B.18 a. Incorrect Independence in fact refers to the facts, not appearances.

b. Correct Since appearances influence the public, this is important.

c. Incorrect Fundamental principles do not mention independence in appearance.

d. Incorrect This has nothing to do with independence in appearance.

B.19 a. Incorrect An external auditor is not able to “assure” that they are independent.

b. Incorrect Sarbanes-Oxley and PCAOB have placed the responsibility for ensuring that the external auditors are independent on those charged with governance (including the audit committee). Management is not responsible for the auditor’s independence.

c. Correct Sarbanes-Oxley and PCAOB have placed the responsibility for ensuring that the external auditors are independent on those charged with governance (including the audit committee).

d. Incorrect The PCAOB sets standards for the auditing profession and serves at the regulator for audit firms. The PCAOB is not responsible for the auditor’s independence.

B.20 a. Correct Imperative means that a rule is always followed.

b. Incorrect Utilitarian means that some exceptions based on a calculation of good and bad outcomes is sometimes used.

c. Incorrect This is the second best answer because generalization can resemble imperative thought.

d. Incorrect The firm is following a rule, not listening to members’ collective conscience.

B.21 a. Incorrect FASB makes accounting principles (not independence rules).

b. Incorrect GAO makes auditing standards for government audits.

c. Correct The PCAOB (in cooperation with SEC) makes independence rules for auditors of public companies.

d.

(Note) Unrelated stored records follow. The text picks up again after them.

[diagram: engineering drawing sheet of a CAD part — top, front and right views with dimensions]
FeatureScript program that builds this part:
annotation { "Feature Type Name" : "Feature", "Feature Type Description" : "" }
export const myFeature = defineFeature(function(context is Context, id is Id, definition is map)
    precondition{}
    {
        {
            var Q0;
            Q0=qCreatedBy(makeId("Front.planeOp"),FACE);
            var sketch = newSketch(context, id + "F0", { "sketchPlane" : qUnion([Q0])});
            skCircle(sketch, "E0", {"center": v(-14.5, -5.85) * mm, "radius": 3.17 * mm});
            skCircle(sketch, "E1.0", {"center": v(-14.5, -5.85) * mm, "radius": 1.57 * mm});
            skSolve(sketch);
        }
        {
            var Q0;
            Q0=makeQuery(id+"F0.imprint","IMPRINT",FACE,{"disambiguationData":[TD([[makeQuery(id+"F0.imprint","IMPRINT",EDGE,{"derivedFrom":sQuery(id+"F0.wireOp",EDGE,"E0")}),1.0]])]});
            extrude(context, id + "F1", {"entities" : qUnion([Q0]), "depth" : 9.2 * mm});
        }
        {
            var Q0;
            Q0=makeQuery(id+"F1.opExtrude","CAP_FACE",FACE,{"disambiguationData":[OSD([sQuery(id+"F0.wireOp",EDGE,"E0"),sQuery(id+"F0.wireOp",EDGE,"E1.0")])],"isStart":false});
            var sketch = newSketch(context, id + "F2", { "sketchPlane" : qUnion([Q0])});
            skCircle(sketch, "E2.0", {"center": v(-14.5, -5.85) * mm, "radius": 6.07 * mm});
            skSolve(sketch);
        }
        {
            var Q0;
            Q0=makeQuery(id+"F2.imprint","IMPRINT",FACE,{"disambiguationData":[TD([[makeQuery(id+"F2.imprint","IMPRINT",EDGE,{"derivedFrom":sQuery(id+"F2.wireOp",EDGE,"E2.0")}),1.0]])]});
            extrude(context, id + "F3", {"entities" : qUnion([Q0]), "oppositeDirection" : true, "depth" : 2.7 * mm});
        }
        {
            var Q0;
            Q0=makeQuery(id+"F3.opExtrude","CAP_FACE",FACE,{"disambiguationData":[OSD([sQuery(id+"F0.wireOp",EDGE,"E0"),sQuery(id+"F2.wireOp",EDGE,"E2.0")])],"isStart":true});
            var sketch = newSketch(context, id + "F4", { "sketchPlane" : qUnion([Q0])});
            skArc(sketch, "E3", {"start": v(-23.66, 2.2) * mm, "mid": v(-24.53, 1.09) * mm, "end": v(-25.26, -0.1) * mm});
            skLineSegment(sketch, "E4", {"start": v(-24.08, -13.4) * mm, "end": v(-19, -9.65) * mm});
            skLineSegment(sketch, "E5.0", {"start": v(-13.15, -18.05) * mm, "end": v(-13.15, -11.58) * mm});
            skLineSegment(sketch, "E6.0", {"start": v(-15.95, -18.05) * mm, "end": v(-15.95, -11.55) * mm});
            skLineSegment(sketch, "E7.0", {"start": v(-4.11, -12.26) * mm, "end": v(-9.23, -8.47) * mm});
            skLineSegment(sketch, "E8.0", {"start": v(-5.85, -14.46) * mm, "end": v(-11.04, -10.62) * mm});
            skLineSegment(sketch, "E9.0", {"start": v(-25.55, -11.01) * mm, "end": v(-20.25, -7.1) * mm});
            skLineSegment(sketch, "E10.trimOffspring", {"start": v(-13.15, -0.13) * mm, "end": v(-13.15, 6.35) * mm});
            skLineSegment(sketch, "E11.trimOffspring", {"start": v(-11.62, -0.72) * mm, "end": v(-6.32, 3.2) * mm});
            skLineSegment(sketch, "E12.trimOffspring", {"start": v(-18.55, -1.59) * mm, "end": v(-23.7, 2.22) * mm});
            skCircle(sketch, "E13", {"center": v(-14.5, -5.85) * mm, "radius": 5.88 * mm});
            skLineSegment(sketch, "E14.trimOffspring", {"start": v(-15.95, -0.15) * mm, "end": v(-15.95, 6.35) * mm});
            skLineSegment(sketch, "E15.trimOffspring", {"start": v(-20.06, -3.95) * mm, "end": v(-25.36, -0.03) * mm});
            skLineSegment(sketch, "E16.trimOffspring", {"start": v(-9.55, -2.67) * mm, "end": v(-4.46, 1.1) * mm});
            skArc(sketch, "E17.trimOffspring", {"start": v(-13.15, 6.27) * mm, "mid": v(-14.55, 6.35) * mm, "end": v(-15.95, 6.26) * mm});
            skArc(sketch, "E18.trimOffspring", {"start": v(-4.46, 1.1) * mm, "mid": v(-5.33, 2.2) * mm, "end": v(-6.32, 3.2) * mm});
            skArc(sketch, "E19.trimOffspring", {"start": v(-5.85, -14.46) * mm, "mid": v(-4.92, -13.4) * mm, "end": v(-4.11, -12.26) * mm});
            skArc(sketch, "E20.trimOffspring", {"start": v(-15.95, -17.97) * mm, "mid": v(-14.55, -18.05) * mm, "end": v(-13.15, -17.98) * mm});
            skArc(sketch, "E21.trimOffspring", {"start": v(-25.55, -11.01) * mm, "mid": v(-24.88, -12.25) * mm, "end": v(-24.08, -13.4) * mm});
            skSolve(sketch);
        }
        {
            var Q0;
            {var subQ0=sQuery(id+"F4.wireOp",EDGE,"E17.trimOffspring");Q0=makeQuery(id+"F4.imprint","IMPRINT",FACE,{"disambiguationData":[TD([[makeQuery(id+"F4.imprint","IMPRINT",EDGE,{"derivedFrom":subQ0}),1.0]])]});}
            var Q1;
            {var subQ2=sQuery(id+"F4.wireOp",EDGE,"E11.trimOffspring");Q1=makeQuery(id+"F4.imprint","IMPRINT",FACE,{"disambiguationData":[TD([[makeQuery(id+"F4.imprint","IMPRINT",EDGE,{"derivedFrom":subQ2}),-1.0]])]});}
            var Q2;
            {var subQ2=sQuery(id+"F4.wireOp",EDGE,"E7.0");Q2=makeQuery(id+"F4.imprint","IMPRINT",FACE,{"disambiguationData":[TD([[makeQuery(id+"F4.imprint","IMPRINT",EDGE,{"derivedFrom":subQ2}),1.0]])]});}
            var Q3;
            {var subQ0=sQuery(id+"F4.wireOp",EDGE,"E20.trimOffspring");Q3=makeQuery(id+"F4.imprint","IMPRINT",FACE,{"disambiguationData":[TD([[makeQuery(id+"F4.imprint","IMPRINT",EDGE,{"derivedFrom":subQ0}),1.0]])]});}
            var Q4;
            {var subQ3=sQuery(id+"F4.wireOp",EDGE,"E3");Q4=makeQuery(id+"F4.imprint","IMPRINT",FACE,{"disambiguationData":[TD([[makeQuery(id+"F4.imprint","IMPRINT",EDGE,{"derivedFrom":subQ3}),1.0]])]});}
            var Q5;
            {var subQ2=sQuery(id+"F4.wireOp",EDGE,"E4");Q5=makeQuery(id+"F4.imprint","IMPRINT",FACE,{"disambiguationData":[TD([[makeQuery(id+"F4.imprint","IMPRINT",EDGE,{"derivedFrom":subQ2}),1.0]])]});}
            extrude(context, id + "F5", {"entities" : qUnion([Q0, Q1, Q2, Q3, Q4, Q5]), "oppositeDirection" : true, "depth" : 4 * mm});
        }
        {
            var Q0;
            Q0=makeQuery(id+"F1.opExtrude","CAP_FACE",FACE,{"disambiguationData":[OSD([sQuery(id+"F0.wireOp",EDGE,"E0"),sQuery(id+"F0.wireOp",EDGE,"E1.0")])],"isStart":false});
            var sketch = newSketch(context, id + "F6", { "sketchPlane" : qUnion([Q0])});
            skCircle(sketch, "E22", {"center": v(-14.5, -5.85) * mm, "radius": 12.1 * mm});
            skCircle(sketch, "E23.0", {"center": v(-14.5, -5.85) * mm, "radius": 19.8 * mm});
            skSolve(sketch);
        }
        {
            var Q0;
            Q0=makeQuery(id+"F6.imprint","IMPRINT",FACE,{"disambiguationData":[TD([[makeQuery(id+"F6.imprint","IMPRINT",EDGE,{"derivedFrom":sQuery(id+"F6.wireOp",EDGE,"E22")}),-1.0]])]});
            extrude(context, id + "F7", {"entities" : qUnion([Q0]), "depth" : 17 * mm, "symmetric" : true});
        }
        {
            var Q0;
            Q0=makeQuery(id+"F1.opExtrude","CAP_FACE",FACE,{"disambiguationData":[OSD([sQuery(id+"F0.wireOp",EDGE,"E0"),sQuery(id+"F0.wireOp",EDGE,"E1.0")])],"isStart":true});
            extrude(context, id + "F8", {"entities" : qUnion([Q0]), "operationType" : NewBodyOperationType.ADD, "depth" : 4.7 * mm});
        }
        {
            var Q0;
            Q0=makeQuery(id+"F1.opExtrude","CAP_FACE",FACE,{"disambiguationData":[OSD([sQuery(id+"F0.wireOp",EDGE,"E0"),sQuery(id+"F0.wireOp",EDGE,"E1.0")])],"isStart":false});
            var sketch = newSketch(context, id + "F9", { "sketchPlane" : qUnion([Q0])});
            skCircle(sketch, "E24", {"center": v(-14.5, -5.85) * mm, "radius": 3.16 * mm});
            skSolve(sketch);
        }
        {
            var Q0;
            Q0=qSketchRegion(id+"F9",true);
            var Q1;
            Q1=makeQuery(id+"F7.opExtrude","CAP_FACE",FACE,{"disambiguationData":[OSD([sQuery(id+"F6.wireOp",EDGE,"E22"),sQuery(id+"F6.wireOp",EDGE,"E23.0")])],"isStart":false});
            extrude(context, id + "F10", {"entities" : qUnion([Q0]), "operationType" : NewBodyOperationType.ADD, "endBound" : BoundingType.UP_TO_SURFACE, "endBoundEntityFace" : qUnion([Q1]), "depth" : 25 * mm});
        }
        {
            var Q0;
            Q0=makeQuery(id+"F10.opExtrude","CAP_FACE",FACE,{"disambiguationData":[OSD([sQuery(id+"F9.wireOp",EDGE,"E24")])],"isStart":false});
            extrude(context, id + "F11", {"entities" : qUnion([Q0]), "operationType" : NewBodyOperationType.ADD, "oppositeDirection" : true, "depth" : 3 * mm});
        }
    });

Incorrect ARSC makes practice standards for accountants’ work on unaudited financial statements.

B.22 a. Incorrect Merely auditing competitors does not impair independence.

b. Correct This implies that the auditor subordinated judgment to the client’s officer.

c. Incorrect Lack of competence itself is not an impairment of independence. The facts may have been misrepresented, but the auditors didn’t know it.

d. Incorrect Another example of lack of competence. In this case, the auditors misrepresented facts (giving the unqualified report when the audit was not entirely in conformity with GAAS), but they did not knowingly do so.